Early in Keanu, the first feature film from the comedy duo of Key & Peele, Clarence Goobril (Keegan-Michael Key) and his cousin Rell Williams (Jordan Peele) walk into a strip club called HPV — that's Hot Party Vixens — on a quest to recover Rell's kidnapped kitten, Keanu.
Our mild-mannered heroes are out of their element in the club, which is full of black people whom the cousins find intimidating, and Rell decides to toughen up. When he points out Clarence's manner of speaking, Clarence doesn't understand what Rell is getting at.
"You sound like Richard Pryor doing an impression of a white guy!" Rell hisses. The cousins are accosted by some gangsters shortly afterward, and it's Clarence who immediately acts hard, letting the n-bombs fly fast and free.

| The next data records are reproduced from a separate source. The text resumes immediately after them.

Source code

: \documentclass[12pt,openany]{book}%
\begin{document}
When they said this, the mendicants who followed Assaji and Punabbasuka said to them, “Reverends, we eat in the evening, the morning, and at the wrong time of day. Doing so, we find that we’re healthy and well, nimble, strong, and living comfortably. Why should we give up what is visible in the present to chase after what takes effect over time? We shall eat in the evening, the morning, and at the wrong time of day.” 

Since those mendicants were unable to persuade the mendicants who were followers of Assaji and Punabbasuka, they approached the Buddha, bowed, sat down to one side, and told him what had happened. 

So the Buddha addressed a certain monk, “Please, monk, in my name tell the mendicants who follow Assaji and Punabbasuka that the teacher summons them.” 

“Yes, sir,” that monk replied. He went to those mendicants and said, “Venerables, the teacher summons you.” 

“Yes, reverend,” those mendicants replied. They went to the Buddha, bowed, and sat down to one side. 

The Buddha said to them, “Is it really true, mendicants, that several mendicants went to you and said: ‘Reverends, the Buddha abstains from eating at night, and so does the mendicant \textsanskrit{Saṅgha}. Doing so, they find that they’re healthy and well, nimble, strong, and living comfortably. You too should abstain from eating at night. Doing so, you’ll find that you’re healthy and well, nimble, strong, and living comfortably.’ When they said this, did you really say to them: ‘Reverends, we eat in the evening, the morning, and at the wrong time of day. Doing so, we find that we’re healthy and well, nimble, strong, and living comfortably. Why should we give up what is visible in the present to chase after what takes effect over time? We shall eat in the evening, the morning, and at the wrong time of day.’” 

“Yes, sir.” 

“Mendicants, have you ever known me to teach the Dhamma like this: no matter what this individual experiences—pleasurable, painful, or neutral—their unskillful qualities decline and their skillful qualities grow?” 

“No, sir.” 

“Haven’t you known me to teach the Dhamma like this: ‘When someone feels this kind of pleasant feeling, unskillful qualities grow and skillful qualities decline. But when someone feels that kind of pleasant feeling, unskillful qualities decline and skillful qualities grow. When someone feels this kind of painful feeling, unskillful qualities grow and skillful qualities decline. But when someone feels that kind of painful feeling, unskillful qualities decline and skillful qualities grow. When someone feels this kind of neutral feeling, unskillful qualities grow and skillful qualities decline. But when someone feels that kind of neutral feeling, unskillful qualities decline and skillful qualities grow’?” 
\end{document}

This kind of role reversal and code-switching was the foundation of many skits on Key & Peele's eponymous sketch show. And Keanu gets a lot of mileage out of the contrasts between Rell and Clarence, often to hilarious effect. But while the film delivers plenty of laughs, it lacks the subversive bite of the duo's trademark social satire.
Rell and Clarence are in very different places at the beginning of Keanu. Clarence appears to be in the better position, having started a family with his wife, Hannah (Nia Long), but his happy-go-lucky, uptight attitude puts a suffocating strain on their marriage. Rell is getting through a fresh breakup by getting stoned alone in his Los Angeles apartment.

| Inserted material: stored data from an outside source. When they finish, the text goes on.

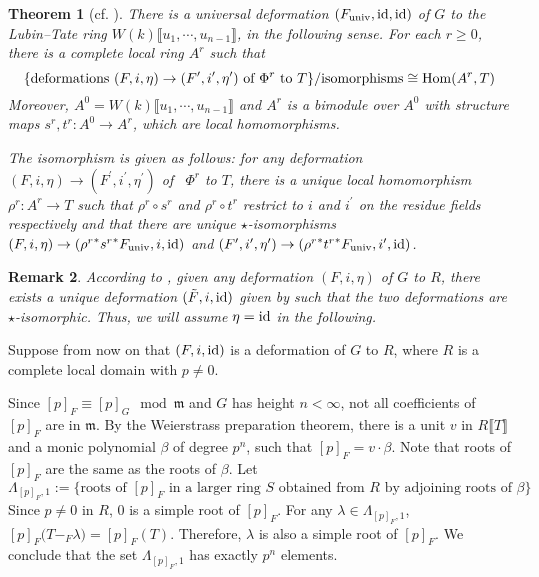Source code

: \documentclass[12pt]{article}
\newtheorem{theorem}{Theorem}[section]
\newtheorem{remark}[theorem]{Remark}
\theoremstyle{definition}
\newcommand{\PS}[1]{\llbracket #1 \rrbracket}
\def\Hom{{\rm Hom}}
\def\m{\mathfrak{m}}
\begin{document}
    \begin{theorem} [{{cf. \cite[Theorem 42]{Str97}}}] \label{classification of def of Frob}
        There is a universal deformation $(F_{\rm univ},{\rm id},{\rm id})$ of $G$ to the Lubin--Tate ring $W(k)\PS{u_1,\cdots,u_{n-1}}$, in the following sense. For each $r \geqslant 0$, there is a complete local ring $A^r$ such that 
        \begin{equation*}
            \{\mbox{deformations } (F,i,\eta) \to (F^\prime,i^\prime,\eta^\prime) \mbox{ of } \Phi^r \mbox{ to } T\}/\mbox{isomorphisms} \cong \Hom(A^r,T)
        \end{equation*}
        Moreover, $A^0 = W(k)\PS{u_1,\cdots,u_{n-1}}$ and $A^r$ is a bimodule over $A^0$ with structure maps $s^r,t^r \colon A^0 \to A^r$, which are local homomorphisms. \par 
        The isomorphism is given as follows: for any deformation $(F,i,\eta) \to (F^\prime,i^\prime,\eta^\prime)$ of \ $\Phi^r$ to $T$, there is a unique local homomorphism $\rho^r \colon A^r \to T$ such that $\rho^r \circ s^r$ and $\rho^r \circ t^r$ restrict to $i$ and $i^\prime$ on the residue fields respectively and that there are unique $\star$-isomorphisms $(F,i,\eta) \to ({\rho^r}^*{s^r}^*F_{\rm univ},i,\rm{id})$ and $(F^\prime,i^\prime,\eta^\prime) \to ({\rho^r}^*{t^r}^*F_{\rm univ}, i^\prime, {\rm id})$.
    \end{theorem}
    \begin{remark} \label{rmk: eta to id}
        According to \cite[Remark 6.2]{Zhu20}, given any deformation $(F,i,\eta)$ of $G$ to $R$, there exists a unique deformation $(\tilde{F},i,\rm{id})$ given by \cite[Theorem 3.1]{LT66} such that the two deformations are $\star$-isomorphic. Thus, we will assume $\eta = \rm{id}$ in the following.
   \end{remark} 
    Suppose from now on that $(F,i,\rm{id})$ is a deformation of $G$ to $R$, where $R$ is a complete local domain with $p \neq 0$. \par 
    Since $[p]_F \equiv [p]_G \mod{\m}$ and $G$ has height $n < \infty$, not all coefficients of $[p]_F$ are in $\m$. By the Weierstrass preparation theorem, there is a unit $v$ in $R\PS{T}$ and a monic polynomial $\beta$ of degree $p^n$, such that $[p]_F = v \cdot \beta$. Note that roots of $[p]_F$ are the same as the roots of $\beta$. Let
    \begin{equation} \label{def of lambda_p,1}
        \Lambda_{[p]_F,1} := \{\mbox{roots of $[p]_F$ in a larger ring $S$ obtained from $R$ by adjoining roots of $\beta$}\}
    \end{equation}
    Since $p \neq 0$ in $R$, $0$ is a simple root of $[p]_F$. For any $\lambda \in \Lambda_{[p]_F,1}$, $[p]_F\bigl(T -_F \lambda\bigr) = [p]_F(T)$. Therefore, $\lambda$ is also a simple root of $[p]_F$. We conclude that the set $\Lambda_{[p]_F,1}$ has exactly $p^n$ elements. 
   
\end{document}

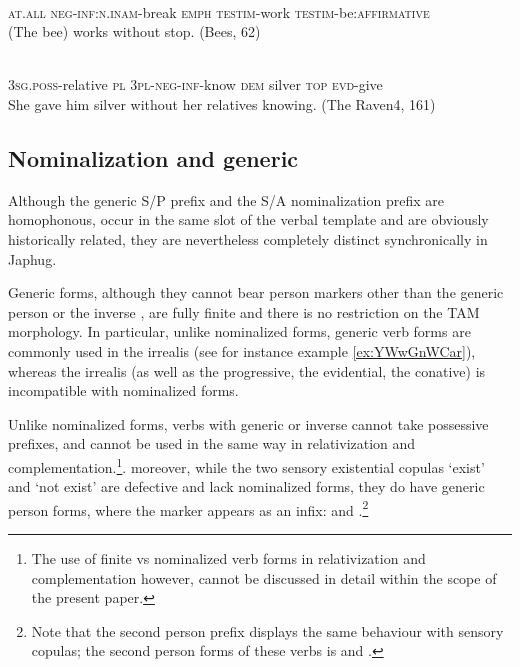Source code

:\begin{exe}
\ex \label{ex:mAkWmbrAt}
\gll
{} 	 	 	 	  \\
\textsc{at.all} \textsc{neg-inf:n.inam}-break \textsc{emph} \textsc{testim}-work \textsc{testim}-be:\textsc{affirmative} \\
\glt (The bee) works without stop. (Bees, 62)
 \end{exe}
 
 \begin{exe}
\ex \label{ex:nWmAkAsWz}
\gll
{}   	   	   	   	   	   	   \\
\textsc{3sg.poss}-relative \textsc{pl} \textsc{3pl-neg-inf}-know \textsc{dem} silver \textsc{top} \textsc{evd}-give \\
\glt  She gave him silver without her relatives knowing. (The Raven4, 161)
\end{exe}


 \subsection{Nominalization and generic}  
Although the generic S/P  prefix and the S/A nominalization  prefix are homophonous, occur in the same slot of the verbal template and are obviously historically related, they are nevertheless completely distinct synchronically in Japhug. 

Generic forms, although they cannot bear person markers other than the generic  person  or the inverse , are fully finite and there is no restriction on the TAM morphology. In particular, unlike nominalized forms, generic verb forms are commonly used in the irrealis (see for instance example \ref{ex:YWwGnWCar}), whereas the irrealis (as well as the progressive, the evidential, the conative) is incompatible with  nominalized forms.

Unlike nominalized forms,  verbs with generic  or   inverse  cannot take possessive prefixes, and cannot be used in the same way in relativization and complementation.\footnote{The use of finite vs nominalized verb forms in relativization and complementation however, cannot be discussed in detail within the scope of the present paper.}. moreover, while the  two sensory existential copulas  `exist' and  `not exist'  are defective and lack nominalized forms, they do have generic person forms, where the marker    appears  as an infix:  and .\footnote{Note that the second person prefix  displays the same behaviour with sensory copulas; the second person forms of these verbs is  and . } 

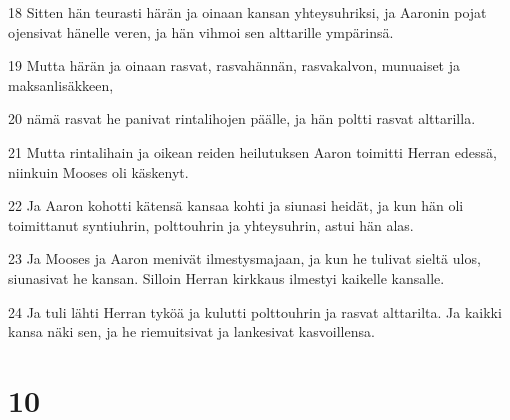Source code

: \par 18 Sitten hän teurasti härän ja oinaan kansan yhteysuhriksi, ja Aaronin pojat ojensivat hänelle veren, ja hän vihmoi sen alttarille ympärinsä.
\par 19 Mutta härän ja oinaan rasvat, rasvahännän, rasvakalvon, munuaiset ja maksanlisäkkeen,
\par 20 nämä rasvat he panivat rintalihojen päälle, ja hän poltti rasvat alttarilla.
\par 21 Mutta rintalihain ja oikean reiden heilutuksen Aaron toimitti Herran edessä, niinkuin Mooses oli käskenyt.
\par 22 Ja Aaron kohotti kätensä kansaa kohti ja siunasi heidät, ja kun hän oli toimittanut syntiuhrin, polttouhrin ja yhteysuhrin, astui hän alas.
\par 23 Ja Mooses ja Aaron menivät ilmestysmajaan, ja kun he tulivat sieltä ulos, siunasivat he kansan. Silloin Herran kirkkaus ilmestyi kaikelle kansalle.
\par 24 Ja tuli lähti Herran tyköä ja kulutti polttouhrin ja rasvat alttarilta. Ja kaikki kansa näki sen, ja he riemuitsivat ja lankesivat kasvoillensa.

\chapter{10}

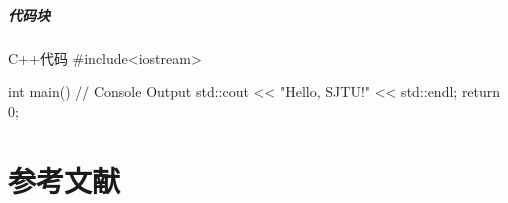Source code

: \documentclass[
    aspectratio=169,  %
]{ctexbeamer}
\begin{document}
\begin{frame}[fragile]          %
  \frametitle{代码块}
  \begin{codeblock}[language=c++]{C++代码}
#include<iostream>

int main(){
  // Console Output
  std::cout << "Hello, SJTU!" << std::endl;
  return 0;
}
  \end{codeblock}
\end{frame}

\part{参考文献}
\begin{frame}[allowframebreaks]
  \printbibliography[heading=none]
\end{frame}

\makebottom       %
\end{document}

In the depths of Rell's depression, the cutest kitten in the world appears on his doorstep to lift his spirits. Rell instantly falls in love, naming the brown tabby Keanu. But tragedy strikes when the cat is nabbed while Rell is away from home.
The cousins follow Keanu's trail to the aforementioned strip club. There, they start playing up their blackness to secure a meeting with Cheddar (Method Man), the joint's head honcho. (Cheddar's name may be a reference to The Wire, where the rapper played a drug dealer known as Cheese Wagstaff, but maybe I'm reading too much into that.)
The hunt for Keanu eventually results in a full-scale gang war
Cheddar assumes that Clarence and Rell are the Allentown brothers — two hardened killers who gained renown for a raid on a Mexican drug operation based in a church — and they play along. This leads to numerous amusing moments when the not-Allentown brothers accompany Cheddar's crew on a drug sale.
This storyline leans hard into the fish-out-of-water aspects of teaming up the cousins with the gangsters. Rell pairs with crew chief Hi-C (Tiffany Haddish) to sell to a drugged-out Anna Faris, playing herself in a Hollywood Hills mansion, while Clarence and a trio of henchmen keep watch in his minivan. In the "inconspicuous family vehicle," Clarence introduces his new friends to the catalog of his favorite artist, George Michael, although he leaves out the fact that the singer is gay and not white — gotta maintain that street cred, of course.
This scene offers one of the few instances of something in Keanu that could be called social commentary, touching briefly on issues like absentee fathers. And while I wouldn't want the entire movie to be a hard-hitting look at the black experience in America, that kind of satire is such a defining facet of Key & Peele's comedy that it's sorely missed here.
The hunt for Keanu eventually results in a full-scale gang war between Cheddar's 17th Street Blips and a Mexican cartel led by Bacon Diaz (Luis Guzmán). Bacon happens to be related to the dealer that the Allentown brothers took out, and he happens to want Keanu as well.
Both the Allentown brothers' church attack, which opens the film, and a gunfight that breaks out at Diaz's estate are impressive action sequences. Director Peter Atencio, who helmed almost every episode of Key & Peele, shot the scenes in a way that provides a clear sense of the participants in the battles and the locations' layouts, which is no small feat.
While Rell's pursuit of the titular cat propels Keanu forward, it's the character of Clarence who actually grows the most over the course of the film. He starts out as a meek, urbane soccer dad, but posturing as a deadly gangster forces him to assert himself. And when Hannah hints that their friend Spencer (Rob Huebel) came onto her during a trip, Clarence turns into a fierce defender of his wife's honor. It's a nice touch in a film that is ostensibly about the relationship between these cousins.
Yet as endearing and funny as Keanu can be, it feels like a Key & Peele sketch that's stretched out to a full-length film. The climactic car chase, in particular, seems like padding, a device to get all the characters to the endpoint. And nothing here is as memorable or cutting as, say, the "President Obama's Anger Translator" or "Substitute Teacher" skits.
The jokes manage to land without a political undercurrent; I laughed a lot, especially at the Key & Peele references scattered throughout. To be clear, you don't have to be familiar with Key & Peele to find Keanu funny. But if you are, you'll probably expect something deeper than what the film offers.